== Exercise material ==

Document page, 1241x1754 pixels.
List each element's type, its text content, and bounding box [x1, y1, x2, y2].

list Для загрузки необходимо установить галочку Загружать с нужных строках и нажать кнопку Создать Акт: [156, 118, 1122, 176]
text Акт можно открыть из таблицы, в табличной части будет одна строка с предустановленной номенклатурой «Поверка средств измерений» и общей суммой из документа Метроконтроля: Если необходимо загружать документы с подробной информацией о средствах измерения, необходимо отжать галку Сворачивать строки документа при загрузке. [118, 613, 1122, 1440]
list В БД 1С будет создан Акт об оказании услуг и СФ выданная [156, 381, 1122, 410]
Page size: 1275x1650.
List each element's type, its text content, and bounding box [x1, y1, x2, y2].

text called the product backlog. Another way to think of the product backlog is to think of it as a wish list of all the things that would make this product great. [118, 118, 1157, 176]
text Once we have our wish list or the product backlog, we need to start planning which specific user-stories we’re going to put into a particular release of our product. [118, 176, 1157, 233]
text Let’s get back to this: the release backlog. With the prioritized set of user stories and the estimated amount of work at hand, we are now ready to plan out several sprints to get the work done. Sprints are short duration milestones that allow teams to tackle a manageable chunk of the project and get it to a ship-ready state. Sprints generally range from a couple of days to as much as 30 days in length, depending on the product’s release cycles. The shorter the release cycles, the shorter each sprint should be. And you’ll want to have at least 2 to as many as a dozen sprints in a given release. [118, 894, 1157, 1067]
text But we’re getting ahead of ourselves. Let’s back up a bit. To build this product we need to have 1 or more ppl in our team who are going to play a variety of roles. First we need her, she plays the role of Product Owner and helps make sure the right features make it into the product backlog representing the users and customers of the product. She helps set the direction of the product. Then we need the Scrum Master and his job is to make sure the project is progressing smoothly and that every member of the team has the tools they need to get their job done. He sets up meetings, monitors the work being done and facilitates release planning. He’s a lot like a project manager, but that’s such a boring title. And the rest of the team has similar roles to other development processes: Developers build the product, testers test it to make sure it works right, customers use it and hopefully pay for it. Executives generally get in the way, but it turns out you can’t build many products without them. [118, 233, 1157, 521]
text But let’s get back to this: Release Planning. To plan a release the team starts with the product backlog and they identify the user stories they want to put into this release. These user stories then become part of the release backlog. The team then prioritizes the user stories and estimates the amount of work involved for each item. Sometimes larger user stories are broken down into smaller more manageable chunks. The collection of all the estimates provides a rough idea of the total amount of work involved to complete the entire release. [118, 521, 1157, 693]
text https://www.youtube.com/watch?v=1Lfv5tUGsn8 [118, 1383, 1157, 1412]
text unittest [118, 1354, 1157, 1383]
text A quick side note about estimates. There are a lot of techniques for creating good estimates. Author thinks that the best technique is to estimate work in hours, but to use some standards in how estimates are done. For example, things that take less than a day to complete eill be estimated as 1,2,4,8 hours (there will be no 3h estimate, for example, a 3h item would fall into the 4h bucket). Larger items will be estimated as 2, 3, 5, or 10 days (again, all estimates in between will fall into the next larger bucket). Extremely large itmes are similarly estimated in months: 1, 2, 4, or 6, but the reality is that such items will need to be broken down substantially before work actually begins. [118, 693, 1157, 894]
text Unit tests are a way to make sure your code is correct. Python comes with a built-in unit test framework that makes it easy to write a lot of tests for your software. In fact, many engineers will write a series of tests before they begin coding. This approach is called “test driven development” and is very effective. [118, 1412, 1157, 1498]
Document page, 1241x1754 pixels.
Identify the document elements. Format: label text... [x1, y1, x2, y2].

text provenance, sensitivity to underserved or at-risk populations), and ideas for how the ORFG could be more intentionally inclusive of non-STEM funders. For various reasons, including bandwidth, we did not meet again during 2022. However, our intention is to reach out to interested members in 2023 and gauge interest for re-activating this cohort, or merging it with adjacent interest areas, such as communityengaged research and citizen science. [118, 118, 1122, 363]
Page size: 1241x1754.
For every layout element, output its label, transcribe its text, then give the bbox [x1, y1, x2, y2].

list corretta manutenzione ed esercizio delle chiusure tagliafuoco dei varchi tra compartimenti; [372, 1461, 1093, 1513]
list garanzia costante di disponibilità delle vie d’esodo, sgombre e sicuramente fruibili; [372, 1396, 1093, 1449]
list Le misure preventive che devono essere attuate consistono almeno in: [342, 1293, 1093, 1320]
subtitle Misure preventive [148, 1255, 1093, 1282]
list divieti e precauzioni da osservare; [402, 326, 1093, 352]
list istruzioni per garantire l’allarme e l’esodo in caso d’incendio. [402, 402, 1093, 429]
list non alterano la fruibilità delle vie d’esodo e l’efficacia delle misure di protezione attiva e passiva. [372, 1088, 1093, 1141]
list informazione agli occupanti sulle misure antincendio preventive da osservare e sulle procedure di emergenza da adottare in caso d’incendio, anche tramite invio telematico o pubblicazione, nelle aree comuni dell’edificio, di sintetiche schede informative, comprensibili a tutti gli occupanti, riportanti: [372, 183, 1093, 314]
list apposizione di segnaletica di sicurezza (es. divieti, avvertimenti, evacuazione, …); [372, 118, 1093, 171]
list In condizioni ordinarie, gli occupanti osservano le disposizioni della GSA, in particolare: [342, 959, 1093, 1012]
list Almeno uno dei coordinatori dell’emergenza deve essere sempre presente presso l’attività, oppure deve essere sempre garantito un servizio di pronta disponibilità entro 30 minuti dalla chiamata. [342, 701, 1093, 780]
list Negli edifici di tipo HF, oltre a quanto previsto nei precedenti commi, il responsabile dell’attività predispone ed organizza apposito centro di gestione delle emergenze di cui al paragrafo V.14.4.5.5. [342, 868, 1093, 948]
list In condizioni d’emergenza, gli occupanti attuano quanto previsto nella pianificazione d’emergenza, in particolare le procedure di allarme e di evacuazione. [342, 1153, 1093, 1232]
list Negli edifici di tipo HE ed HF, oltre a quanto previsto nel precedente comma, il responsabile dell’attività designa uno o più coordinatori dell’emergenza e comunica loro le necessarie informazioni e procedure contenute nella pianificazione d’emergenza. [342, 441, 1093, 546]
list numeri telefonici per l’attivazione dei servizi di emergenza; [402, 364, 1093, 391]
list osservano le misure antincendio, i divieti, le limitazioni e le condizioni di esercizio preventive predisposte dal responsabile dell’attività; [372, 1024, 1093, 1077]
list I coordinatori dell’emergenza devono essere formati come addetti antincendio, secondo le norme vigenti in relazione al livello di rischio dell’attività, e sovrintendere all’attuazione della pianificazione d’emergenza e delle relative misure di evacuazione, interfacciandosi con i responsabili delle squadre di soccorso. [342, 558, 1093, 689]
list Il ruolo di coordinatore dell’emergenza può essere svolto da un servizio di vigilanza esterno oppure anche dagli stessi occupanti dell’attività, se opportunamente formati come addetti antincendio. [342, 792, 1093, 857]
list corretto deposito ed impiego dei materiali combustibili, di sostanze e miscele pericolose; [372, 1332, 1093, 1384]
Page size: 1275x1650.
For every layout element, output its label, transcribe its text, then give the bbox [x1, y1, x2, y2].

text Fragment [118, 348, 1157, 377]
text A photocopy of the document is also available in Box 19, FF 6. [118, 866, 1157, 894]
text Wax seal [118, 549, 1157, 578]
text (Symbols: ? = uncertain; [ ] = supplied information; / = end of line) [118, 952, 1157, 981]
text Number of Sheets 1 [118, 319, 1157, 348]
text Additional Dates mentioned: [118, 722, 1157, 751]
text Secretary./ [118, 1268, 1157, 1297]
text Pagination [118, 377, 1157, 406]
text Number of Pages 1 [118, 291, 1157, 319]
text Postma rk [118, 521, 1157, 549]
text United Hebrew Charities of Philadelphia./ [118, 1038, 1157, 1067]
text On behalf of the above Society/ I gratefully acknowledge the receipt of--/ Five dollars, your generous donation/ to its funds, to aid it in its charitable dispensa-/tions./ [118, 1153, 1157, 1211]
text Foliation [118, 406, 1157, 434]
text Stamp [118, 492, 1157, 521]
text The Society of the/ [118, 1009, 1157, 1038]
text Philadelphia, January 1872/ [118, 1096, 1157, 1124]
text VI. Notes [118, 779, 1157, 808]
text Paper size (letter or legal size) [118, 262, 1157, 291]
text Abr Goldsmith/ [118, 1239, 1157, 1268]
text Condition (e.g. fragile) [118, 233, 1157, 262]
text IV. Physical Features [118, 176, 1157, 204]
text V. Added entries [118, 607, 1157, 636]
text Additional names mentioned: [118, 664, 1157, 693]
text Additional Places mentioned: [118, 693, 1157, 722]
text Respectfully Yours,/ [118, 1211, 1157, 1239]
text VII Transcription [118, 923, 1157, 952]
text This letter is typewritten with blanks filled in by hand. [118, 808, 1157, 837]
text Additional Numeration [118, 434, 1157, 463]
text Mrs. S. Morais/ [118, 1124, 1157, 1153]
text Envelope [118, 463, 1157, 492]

===

• _Work to complete_:
Format the lines of the data as a JSON list of strings, one string per line and omitting any blank lines. Begin at the line that contains "text Fragment [118, 348, 1157, 377]" and stop after the line that contains "text Pagination [118, 377, 1157, 406]".

• _Answer below_:
[
  "text Fragment [118, 348, 1157, 377]",
  "text A photocopy of the document is also available in Box 19, FF 6. [118, 866, 1157, 894]",
  "text Wax seal [118, 549, 1157, 578]",
  "text (Symbols: ? = uncertain; [ ] = supplied information; / = end of line) [118, 952, 1157, 981]",
  "text Number of Sheets 1 [118, 319, 1157, 348]",
  "text Additional Dates mentioned: [118, 722, 1157, 751]",
  "text Secretary./ [118, 1268, 1157, 1297]",
  "text Pagination [118, 377, 1157, 406]"
]